-- TEXT BLOCK --
########################################

Search code examples
javascriptrweb-scrapingrselenium

Web scraping with RSelenium: findElement returning nothing


I am new to web-scraping, and have been attempting to collect information using RSelenium (as an alternative to rvest), as some of the websites I am interested in use JavaScript. However, when I use the below code, the findElement() function returns nothing.

library(RSelenium)

driver <- rsDriver(browser=c("chrome"), chromever="81.0.4044.138")

remote_driver <- driver$client

remote_driver$navigate("https://www.gucci.com/uk/en_gb/ca/decor-c-decor")

p <- remote_driver$findElement(using = "xpath", "//span[@class = 'sale']")
product <- p$getElementText()
product

The xpath appears to be correct, any ideas?


Solution

  • I'm not sure if this is the best way to do it, but you can use RSelenium to get the page source (including Javascript elements) and then use rvest to extract those elements.

    library(dplyr)
    library(rvest)
    
    elemrvest <- remote_driver$getPageSource()[[1]]
    
    df <- tibble(Products = elemrvest %>% 
                   read_html() %>% 
                   html_nodes(xpath = "//div[@class = 'product-tiles-grid-item-info']/h2") %>% 
                   html_text(),
                 Prices = elemrvest %>% 
                   read_html() %>% 
                   html_nodes(xpath = "//span[@class = 'sale']") %>% 
                   html_text())

########################################

-- PROBLEM TO WORK ON --
List every R package that the forum thread on RSelenium loads with a library() call. The material that follows is from a different source than the forum thread above.

-- ENTRIES SUPPLIED --
########################################

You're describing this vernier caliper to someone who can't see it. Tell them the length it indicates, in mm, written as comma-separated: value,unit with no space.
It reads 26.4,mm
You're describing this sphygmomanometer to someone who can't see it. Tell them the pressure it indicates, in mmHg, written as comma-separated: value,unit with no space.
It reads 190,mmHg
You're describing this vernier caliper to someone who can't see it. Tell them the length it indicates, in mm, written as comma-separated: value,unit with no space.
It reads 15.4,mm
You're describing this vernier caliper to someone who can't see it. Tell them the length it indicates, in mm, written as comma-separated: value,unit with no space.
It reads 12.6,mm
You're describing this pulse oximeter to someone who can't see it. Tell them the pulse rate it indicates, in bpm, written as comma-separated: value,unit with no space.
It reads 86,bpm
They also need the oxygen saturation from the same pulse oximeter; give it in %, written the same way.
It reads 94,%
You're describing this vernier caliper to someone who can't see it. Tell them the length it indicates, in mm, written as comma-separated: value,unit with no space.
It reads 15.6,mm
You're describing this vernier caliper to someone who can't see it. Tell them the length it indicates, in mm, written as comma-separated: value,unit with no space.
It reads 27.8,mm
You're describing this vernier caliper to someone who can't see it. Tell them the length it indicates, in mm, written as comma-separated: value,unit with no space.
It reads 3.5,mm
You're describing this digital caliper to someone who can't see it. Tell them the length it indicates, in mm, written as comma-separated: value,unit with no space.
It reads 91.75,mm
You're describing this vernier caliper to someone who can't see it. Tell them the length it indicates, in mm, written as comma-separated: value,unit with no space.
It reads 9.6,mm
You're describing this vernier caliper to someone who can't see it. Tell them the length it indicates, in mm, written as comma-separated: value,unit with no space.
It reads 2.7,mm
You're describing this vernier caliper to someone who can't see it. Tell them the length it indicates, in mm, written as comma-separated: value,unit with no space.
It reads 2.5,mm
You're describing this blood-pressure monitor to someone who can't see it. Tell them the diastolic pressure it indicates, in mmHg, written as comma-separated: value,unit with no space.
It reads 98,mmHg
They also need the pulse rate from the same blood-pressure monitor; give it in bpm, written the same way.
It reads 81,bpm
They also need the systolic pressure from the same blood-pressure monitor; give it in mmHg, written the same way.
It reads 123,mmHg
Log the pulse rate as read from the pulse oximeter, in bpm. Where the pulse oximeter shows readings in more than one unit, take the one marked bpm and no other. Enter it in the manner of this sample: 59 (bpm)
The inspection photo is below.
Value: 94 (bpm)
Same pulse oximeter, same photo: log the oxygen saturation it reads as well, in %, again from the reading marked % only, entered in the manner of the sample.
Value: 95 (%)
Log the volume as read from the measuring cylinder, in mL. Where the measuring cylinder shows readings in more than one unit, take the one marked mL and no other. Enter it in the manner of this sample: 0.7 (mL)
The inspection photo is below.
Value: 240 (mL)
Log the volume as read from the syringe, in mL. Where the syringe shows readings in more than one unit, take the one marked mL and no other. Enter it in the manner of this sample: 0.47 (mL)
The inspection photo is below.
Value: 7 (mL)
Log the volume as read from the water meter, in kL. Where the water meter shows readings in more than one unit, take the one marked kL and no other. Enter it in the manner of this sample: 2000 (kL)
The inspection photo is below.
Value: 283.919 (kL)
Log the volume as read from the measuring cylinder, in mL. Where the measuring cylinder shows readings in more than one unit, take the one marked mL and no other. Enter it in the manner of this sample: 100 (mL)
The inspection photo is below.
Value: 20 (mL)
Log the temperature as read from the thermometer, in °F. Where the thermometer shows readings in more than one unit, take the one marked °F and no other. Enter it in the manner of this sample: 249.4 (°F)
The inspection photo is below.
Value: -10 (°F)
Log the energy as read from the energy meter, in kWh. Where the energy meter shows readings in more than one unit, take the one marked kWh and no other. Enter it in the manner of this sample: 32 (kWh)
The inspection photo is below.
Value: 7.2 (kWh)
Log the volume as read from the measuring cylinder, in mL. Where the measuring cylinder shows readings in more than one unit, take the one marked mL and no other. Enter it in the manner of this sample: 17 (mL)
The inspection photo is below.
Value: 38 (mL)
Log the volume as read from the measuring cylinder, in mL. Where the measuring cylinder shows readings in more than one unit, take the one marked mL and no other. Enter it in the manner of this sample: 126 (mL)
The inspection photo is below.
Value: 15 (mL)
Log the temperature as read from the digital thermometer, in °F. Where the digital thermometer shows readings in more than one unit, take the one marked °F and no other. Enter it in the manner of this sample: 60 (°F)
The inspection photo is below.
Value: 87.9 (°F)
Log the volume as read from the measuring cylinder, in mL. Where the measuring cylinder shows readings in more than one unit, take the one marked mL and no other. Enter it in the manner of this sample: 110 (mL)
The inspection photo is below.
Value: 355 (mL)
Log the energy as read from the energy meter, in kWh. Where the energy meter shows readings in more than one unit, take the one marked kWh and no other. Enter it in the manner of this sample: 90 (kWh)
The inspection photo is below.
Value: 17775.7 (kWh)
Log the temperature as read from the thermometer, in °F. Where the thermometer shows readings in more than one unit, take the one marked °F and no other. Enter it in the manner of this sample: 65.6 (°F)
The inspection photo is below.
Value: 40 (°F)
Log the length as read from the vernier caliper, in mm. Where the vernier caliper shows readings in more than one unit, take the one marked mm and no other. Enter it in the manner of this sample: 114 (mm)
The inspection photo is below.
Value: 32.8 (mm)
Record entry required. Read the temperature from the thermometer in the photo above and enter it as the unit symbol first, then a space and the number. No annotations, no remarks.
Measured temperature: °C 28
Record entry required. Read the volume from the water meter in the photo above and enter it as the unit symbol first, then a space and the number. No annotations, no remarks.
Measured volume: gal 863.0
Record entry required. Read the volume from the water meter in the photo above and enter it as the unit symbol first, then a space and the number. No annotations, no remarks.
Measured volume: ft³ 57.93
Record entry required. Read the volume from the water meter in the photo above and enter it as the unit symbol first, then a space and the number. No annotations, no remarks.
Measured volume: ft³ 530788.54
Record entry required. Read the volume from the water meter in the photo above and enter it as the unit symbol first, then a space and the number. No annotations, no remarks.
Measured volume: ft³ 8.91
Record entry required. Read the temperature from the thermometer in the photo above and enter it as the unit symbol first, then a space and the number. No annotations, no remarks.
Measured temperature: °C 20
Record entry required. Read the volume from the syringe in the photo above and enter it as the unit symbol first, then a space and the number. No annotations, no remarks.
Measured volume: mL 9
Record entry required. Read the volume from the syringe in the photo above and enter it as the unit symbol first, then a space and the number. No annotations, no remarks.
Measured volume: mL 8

########################################

-- SOLUTION TO THIS TASK --
RSelenium, dplyr, rvest